■ Required work
Decide whether each statement below agrees with the Southern Fried Rabbit text: (a) Friz Freleng directed the cartoon; (b) Sam claims his orders came from General Grant; (c) Sam sees through the Lincoln disguise because of Bugs's ears. Answer yes or no for each, quoting the deciding words of the text.

Southern Fried Rabbit is a 1953 Warner Bros. Looney Tunes cartoon directed by Friz Freleng. The cartoon was released on May 2, 1953, and stars Bugs Bunny and Yosemite Sam.

Plot
A severe drought has ruined the carrot crop in Bugs Bunny's northern home. Upon learning of a boom crop in Alabama, Bugs decides to happily make the trip to the fertile soils. After a lot of walking, he finds himself near the Mason–Dixon line that separates the drought-ravaged north from the fertile south; but as soon as he crosses the line, he is shot at by "Colonel" Sam, who chases Bugs back over the line.

Bugs asks Sam what the deal is, only to hear that Sam somehow believes that he is a soldier of the Confederate States of America and has received orders from General Lee to guard the borders between the Confederate States and the Union.  Bugs points out that the American Civil War ended almost 90 years ago (the cartoon itself was animated in 1953), but Sam refuses to accept this and says he will remain guarding the border until he hears the orders to do otherwise from Lee, which will obviously never come. Sam then shoots at Bugs and forces him to run away, prompting the rabbit to make several attempts to cross the border.

First, Bugs disguises himself as a banjo-playing slave, singing "My Old Kentucky Home". When Sam asks for something "more peppy", Bugs promptly sings "Yankee Doodle", leading Sam to call Bugs a traitor. Bugs then forces a whip into Sam's hands, begs Sam not to beat him, and runs off. Bugs immediately returns in disguise as Abraham Lincoln, scolds Sam for "whipping slaves", and hands him a card to "look [him] up at [his] Gettysburg Address". However, Bugs' cover is blown when Sam sees his cotton tail sticking out of Abe's trenchcoat.

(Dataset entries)
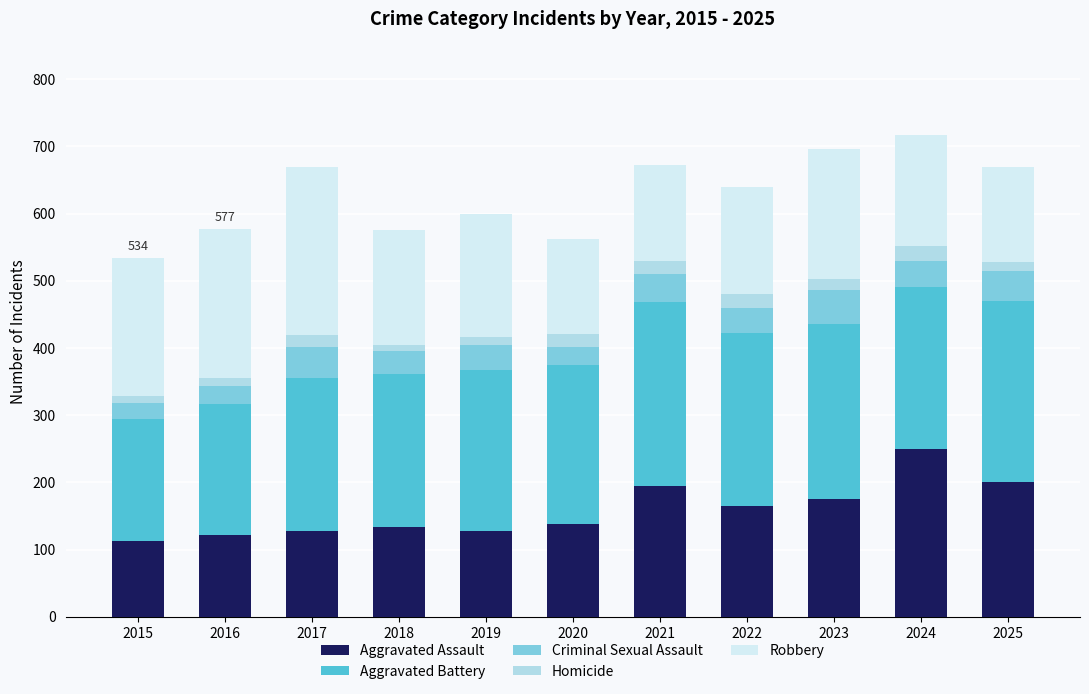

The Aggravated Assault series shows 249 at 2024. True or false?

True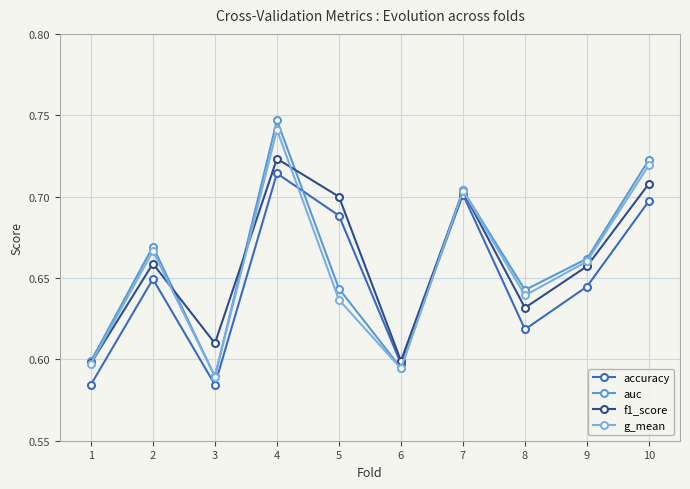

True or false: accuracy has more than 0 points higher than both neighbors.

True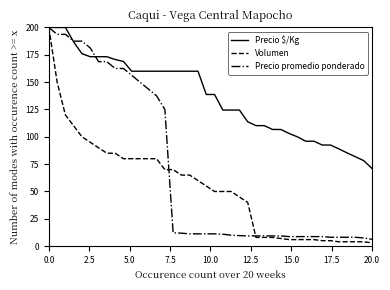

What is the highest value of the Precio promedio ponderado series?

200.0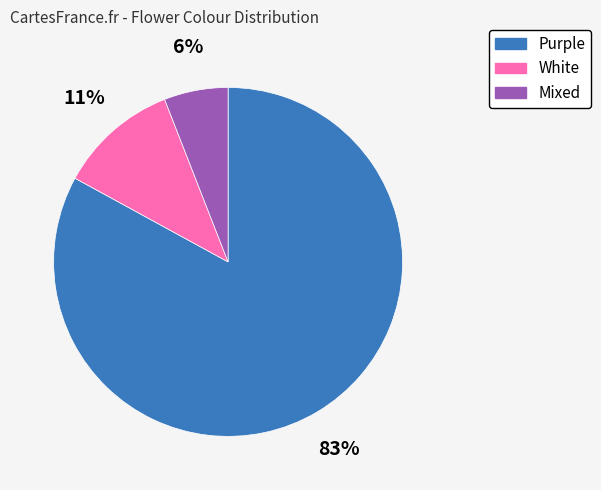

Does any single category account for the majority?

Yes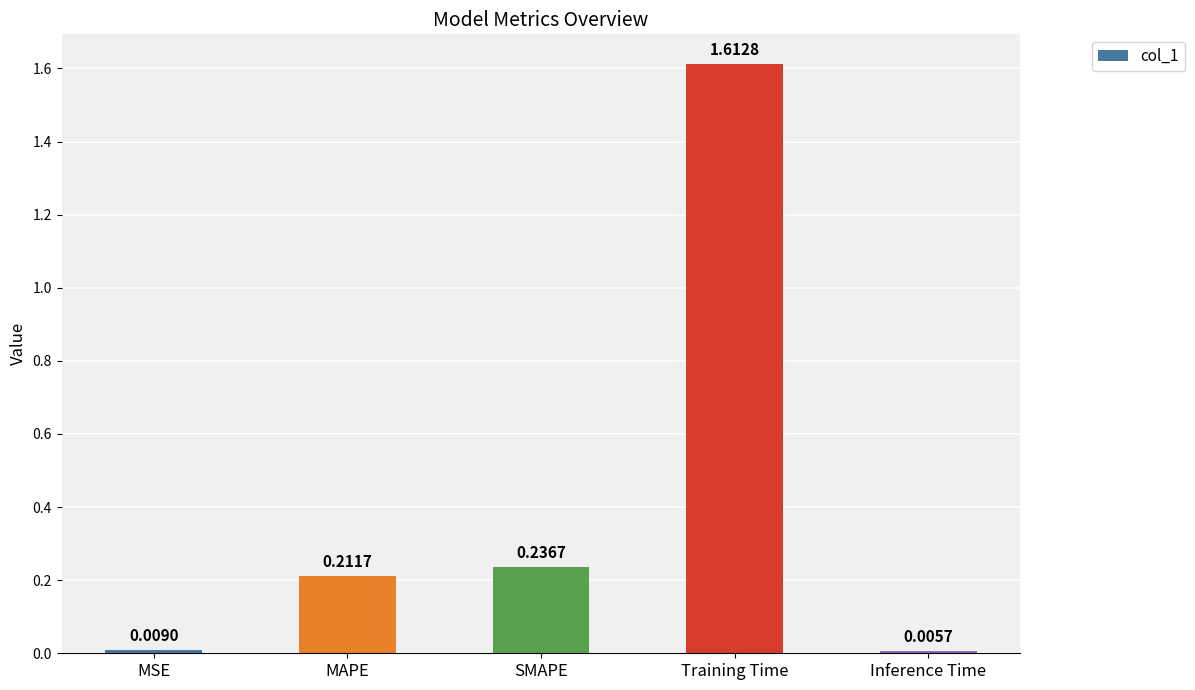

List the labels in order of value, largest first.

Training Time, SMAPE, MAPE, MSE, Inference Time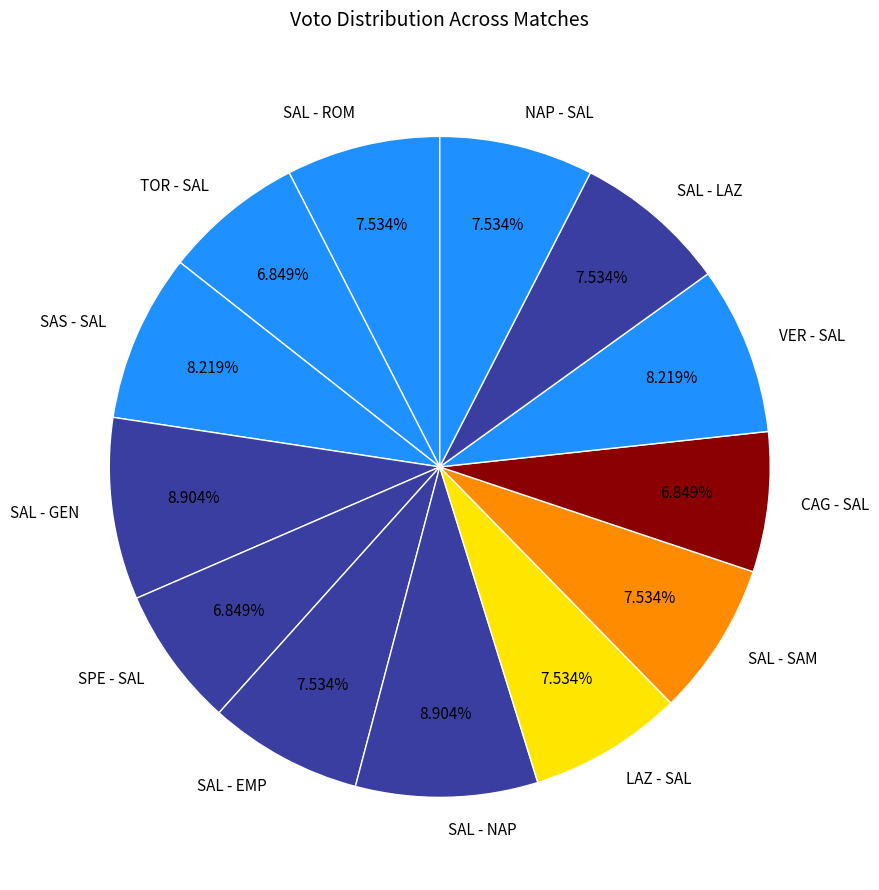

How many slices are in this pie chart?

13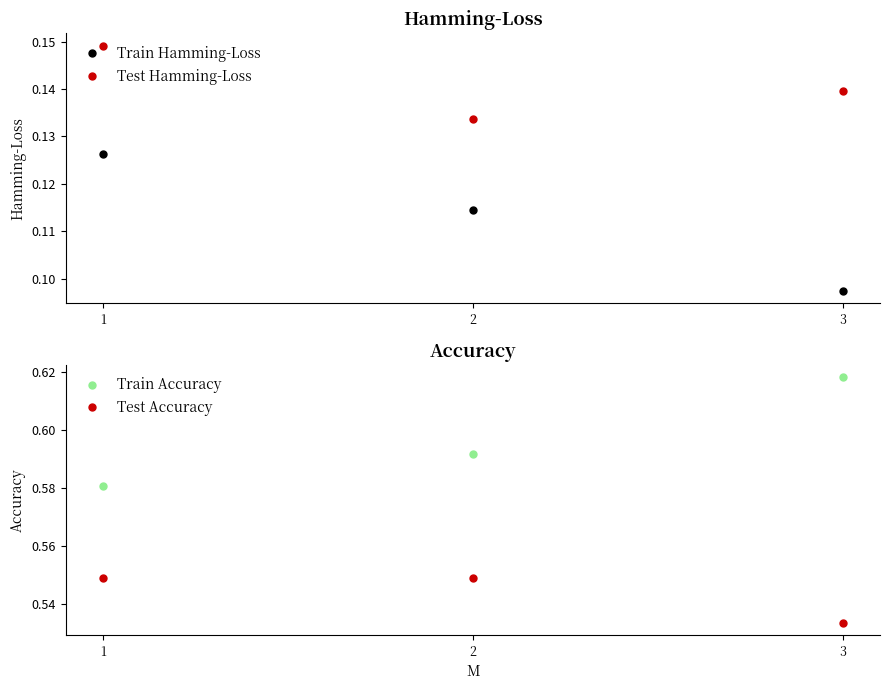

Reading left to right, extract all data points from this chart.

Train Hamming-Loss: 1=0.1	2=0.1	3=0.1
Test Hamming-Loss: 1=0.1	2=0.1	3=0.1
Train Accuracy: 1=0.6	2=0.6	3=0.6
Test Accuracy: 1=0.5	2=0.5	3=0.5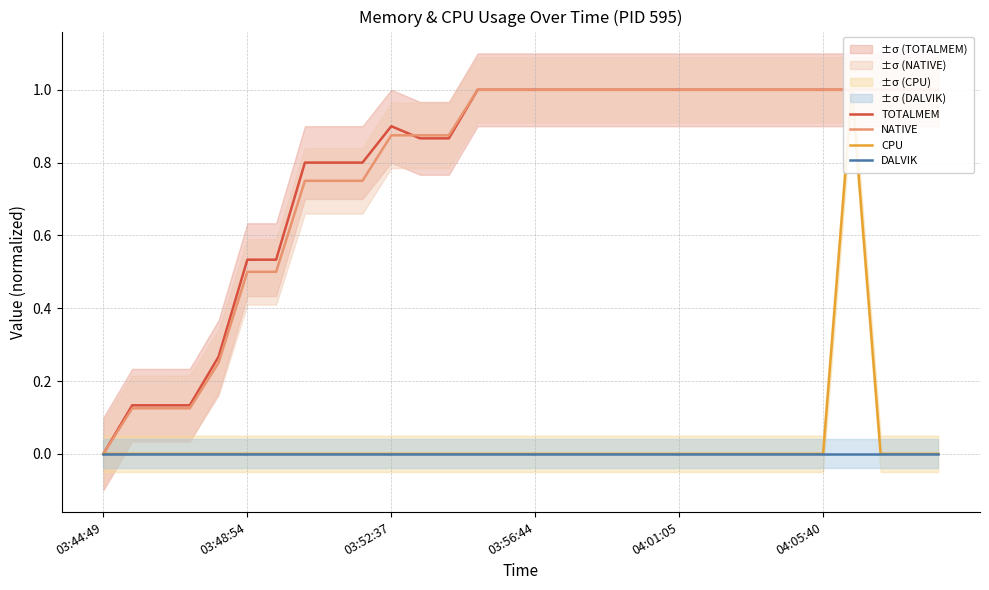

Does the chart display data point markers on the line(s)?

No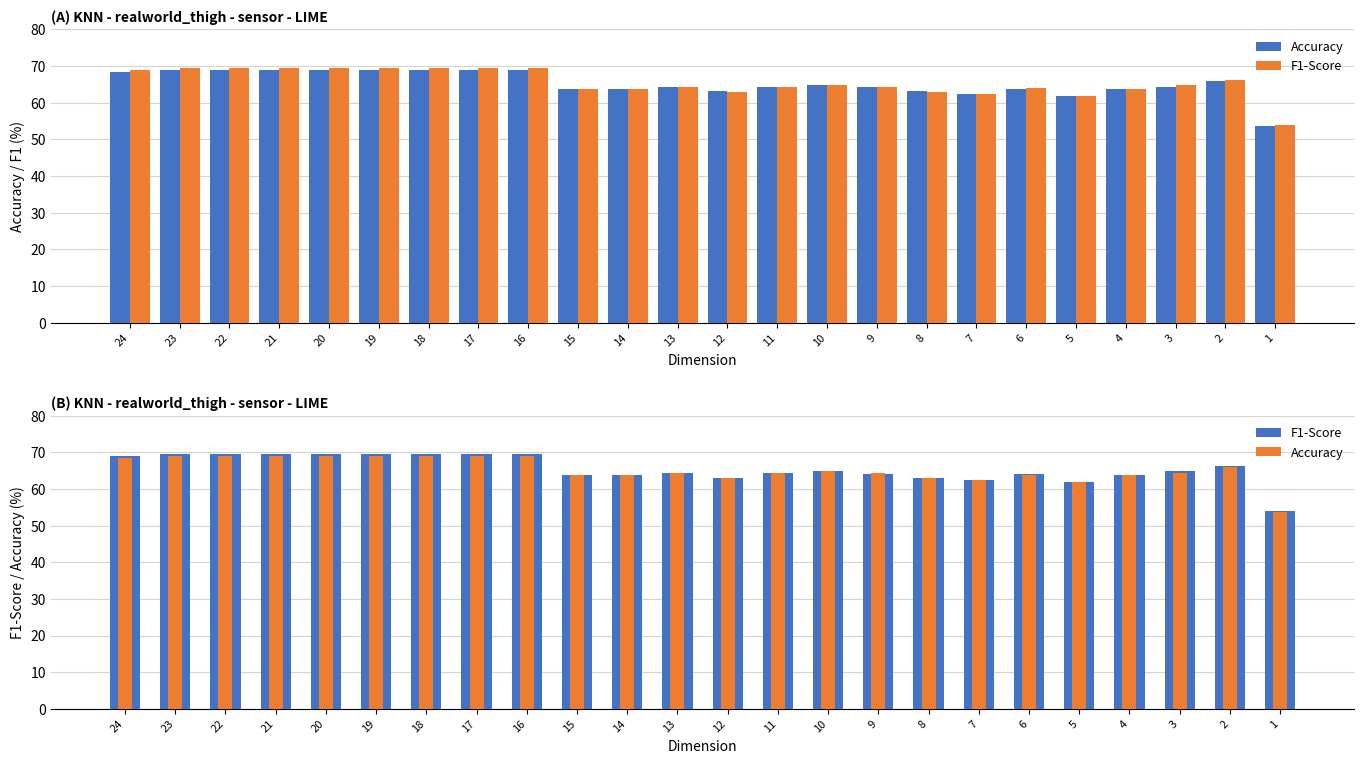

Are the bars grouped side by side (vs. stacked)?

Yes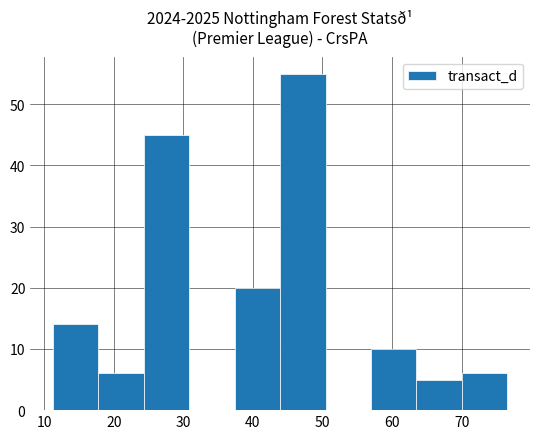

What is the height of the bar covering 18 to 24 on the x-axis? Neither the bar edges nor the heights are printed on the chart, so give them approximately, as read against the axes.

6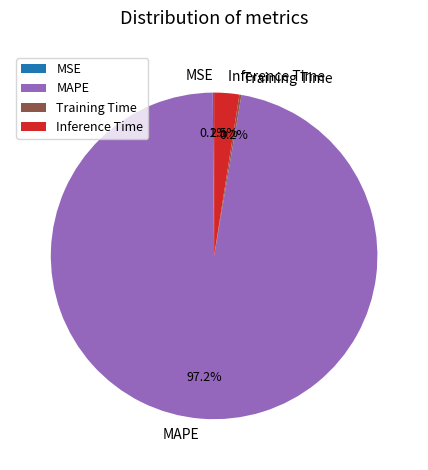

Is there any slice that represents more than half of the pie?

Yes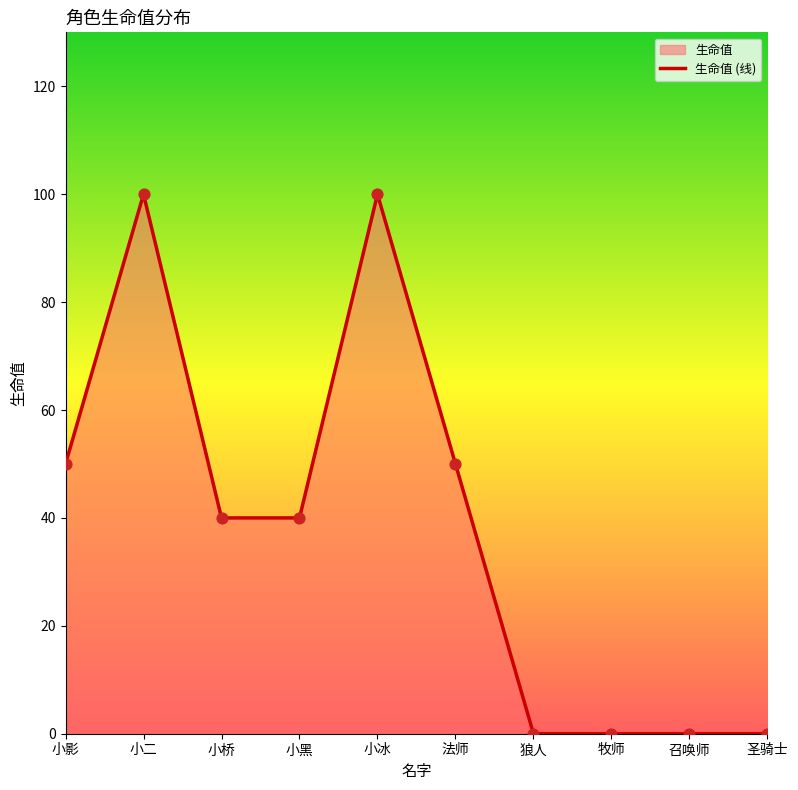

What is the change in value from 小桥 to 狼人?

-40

■ Final answer
(a) Yes: "directed by Friz Freleng"
(b) No: "has received orders from General Lee"
(c) No: "Bugs' cover is blown when Sam sees his cotton tail sticking out of Abe's trenchcoat"